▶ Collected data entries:
···

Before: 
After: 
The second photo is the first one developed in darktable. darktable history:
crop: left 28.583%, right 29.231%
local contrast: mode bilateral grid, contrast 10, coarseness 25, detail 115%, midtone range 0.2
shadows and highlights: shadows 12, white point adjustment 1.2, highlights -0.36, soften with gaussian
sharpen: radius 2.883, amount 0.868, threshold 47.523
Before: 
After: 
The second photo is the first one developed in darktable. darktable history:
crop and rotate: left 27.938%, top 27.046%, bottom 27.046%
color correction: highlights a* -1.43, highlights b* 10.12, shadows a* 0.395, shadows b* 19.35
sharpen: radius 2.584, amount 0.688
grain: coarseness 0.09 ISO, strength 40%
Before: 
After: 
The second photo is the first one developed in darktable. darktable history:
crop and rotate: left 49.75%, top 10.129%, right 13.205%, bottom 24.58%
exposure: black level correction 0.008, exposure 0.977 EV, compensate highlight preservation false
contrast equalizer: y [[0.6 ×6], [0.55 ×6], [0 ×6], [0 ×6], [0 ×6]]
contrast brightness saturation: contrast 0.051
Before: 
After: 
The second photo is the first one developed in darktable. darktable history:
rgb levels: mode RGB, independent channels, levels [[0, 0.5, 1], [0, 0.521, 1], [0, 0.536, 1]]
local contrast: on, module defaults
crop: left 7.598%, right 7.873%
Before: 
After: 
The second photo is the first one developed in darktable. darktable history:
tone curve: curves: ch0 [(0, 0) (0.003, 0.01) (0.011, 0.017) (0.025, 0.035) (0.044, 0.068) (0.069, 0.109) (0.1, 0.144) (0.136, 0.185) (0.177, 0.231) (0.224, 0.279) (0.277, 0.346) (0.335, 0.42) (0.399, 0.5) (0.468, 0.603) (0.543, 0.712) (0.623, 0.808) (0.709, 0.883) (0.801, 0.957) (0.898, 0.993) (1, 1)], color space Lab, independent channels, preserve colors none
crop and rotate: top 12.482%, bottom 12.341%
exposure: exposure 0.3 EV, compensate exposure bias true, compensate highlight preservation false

···

▶ To do:
Could you lay out the items above as a Markdown table with columns "Row" and "Line", starting at the first line and ending after the line that contains "sharpen: radius 2.883, amount", leaving out blank lines?

▶ Correct response:
| Row | Line |
|---|---|
| 1 | Before:  |
| 2 | After:  |
| 3 | The second photo is the first one developed in darktable. darktable history: |
| 4 | crop: left 28.583%, right 29.231% |
| 5 | local contrast: mode bilateral grid, contrast 10, coarseness 25, detail 115%, midtone range 0.2 |
| 6 | shadows and highlights: shadows 12, white point adjustment 1.2, highlights -0.36, soften with gaussian |
| 7 | sharpen: radius 2.883, amount 0.868, threshold 47.523 |